Kerugian akibat pencemaran plastik bukan hanya ekologis, tetapi juga ekonomis. BRIN memperkirakan sekitar 484 ribu ton sampah plastik bocor ke laut setiap tahun dari Indonesia, dengan nilai kerugian ekonomi mencapai Rp25 hingga Rp255 triliun per tahun.
Kerugian ini mencakup potensi sektor pariwisata, perikanan, dan kerusakan infrastruktur akibat sampah yang tidak tertangani.
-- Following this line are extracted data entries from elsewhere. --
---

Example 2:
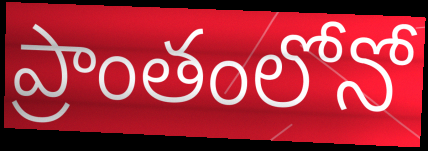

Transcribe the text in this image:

ప్రాంతంలోనో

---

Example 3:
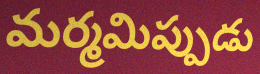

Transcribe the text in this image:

మర్మమిప్పుడు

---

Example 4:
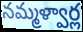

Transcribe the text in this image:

నమ్మళ్వార్ల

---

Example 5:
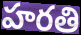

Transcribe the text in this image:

హరతిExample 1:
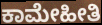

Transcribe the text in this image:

ಕಾಮೇಹೀತಿ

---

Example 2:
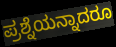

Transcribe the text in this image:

ಪ್ರಶ್ನೆಯನ್ನಾದರೂ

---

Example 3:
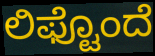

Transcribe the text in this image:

ಲಿಫ್ಟೊಂದೆ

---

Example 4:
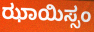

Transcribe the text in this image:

ಝಾಯಿಸ್ಸಂ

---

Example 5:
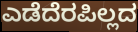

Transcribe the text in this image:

ಎಡೆದೆರಪಿಲ್ಲದ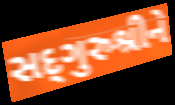
સદ્‌ગુરુશ્રીને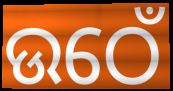
ଉଠେଁ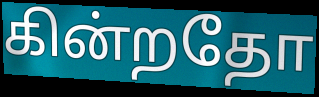
கின்றதோ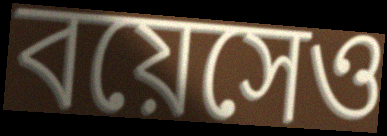
বয়েসেও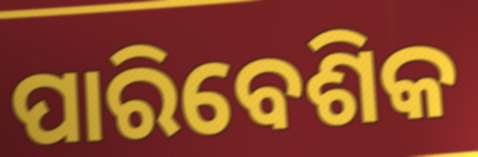
ପାରିବେଶିକ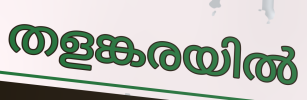
തളങ്കരയിൽ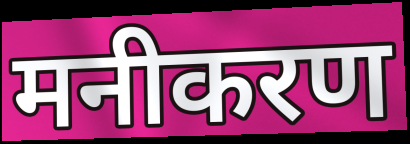
मनीकरण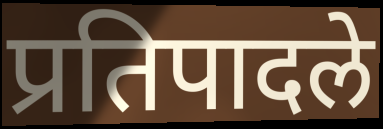
प्रतिपादलेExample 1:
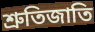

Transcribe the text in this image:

শ্রুতিজাতি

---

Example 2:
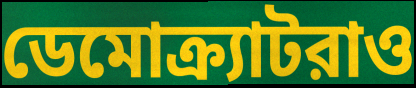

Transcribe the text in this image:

ডেমোক্র্যাটরাও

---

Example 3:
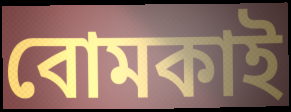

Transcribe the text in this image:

বোমকাই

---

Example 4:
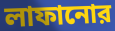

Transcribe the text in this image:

লাফানোর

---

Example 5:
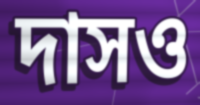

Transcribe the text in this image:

দাসও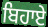
ਬਿਹਾਏ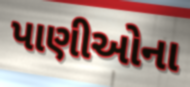
પાણીઓનાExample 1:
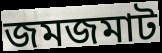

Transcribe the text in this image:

জমজমাট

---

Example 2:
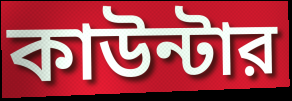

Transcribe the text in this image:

কাউন্টার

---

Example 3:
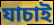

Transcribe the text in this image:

যাচাই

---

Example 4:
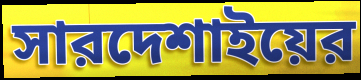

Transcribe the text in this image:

সারদেশাইয়ের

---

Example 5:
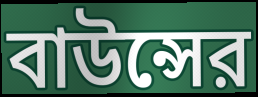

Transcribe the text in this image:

বাউন্সের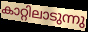
കാറ്റിലാടുന്നു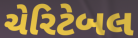
ચેરિટેબલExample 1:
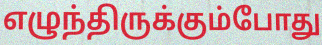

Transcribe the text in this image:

எழுந்திருக்கும்போது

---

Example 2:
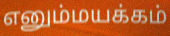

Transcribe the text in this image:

எனும்மயக்கம்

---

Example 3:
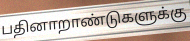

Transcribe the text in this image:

பதினாறாண்டுகளுக்கு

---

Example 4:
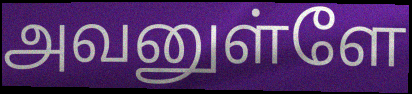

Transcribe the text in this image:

அவனுள்ளே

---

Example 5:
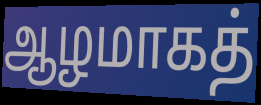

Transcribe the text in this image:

ஆழமாகத்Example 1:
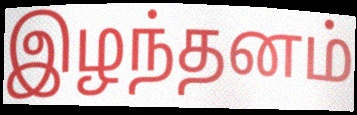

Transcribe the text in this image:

இழந்தனம்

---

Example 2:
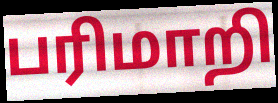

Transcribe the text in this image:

பரிமாறி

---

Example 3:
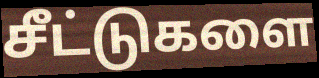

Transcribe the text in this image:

சீட்டுகளை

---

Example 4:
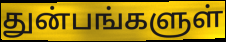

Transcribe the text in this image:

துன்பங்களுள்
Pemerintah Indonesia mulai mengambil langkah lebih tegas sejak Presiden Prabowo dilantik akhir 2024.
Kementerian Lingkungan Hidup kini memfokuskan diri pada penanganan sampah, termasuk menghentikan impor bahan baku daur ulang dan menindak tempat pemrosesan akhir (TPA) yang masih melakukan open dumping.
Sudah ada 343 TPA yang dijatuhi sanksi administratif, bahkan beberapa diproses hukum, seperti Unit Pengelolaan Sampah Terpadu Bantargebang.
Namun, langkah-langkah itu tidak selalu mudah. Penutupan TPA open dumping memicu penolakan warga di beberapa daerah, seperti yang terjadi di Banjarmasin hingga muncul gugatan class action.
Di sisi lain, pemerintah mempercepat pembangunan fasilitas teknologi seperti Pembangkit Listrik Tenaga Sampah (PLTSa) di 33 titik dan fasilitas RDF (Refuse Derived Fuel), meski beberapa menghadapi penolakan masyarakat seperti di Rorotan, Jakarta.
Solusi teknologi akan sulit berjalan tanpa perubahan perilaku masyarakat. Tragedi TPA Leuwigajah pada 2005 yang menewaskan 157 orang pun belum cukup menggugah kesadaran publik secara luas.
Padahal, Indonesia sudah memiliki payung hukum berupa Undang-Undang Nomor 18 Tahun 2008 tentang Pengelolaan Sampah. Yang dibutuhkan saat ini adalah kepatuhan terhadap aturan, pengawasan, edukasi publik, dan tanggung jawab individu yang nyata.
Contoh keberhasilan dapat dilihat dari pelarangan kantong plastik di beberapa kota.Aturan ini diikuti oleh dunia usaha dan didukung oleh kebiasaan baru warga. Survei Populix pada 2023 mencatat bahwa 80 persen responden kini membawa tas belanja dan botol minum sendiri.
Ini menunjukkan bahwa sinergi antara aturan, pengawasan, partisipasi dunia usaha, dan perubahan gaya hidup masyarakat bisa menjadi pola keberhasilan. Bila pola ini diperluas, target pengelolaan sampah 100 persen pada 2029 sesuai Perpres Nomor 12 Tahun 2025 bukan sekadar ambisi, melainkan masa depan yang bisa diwujudkan.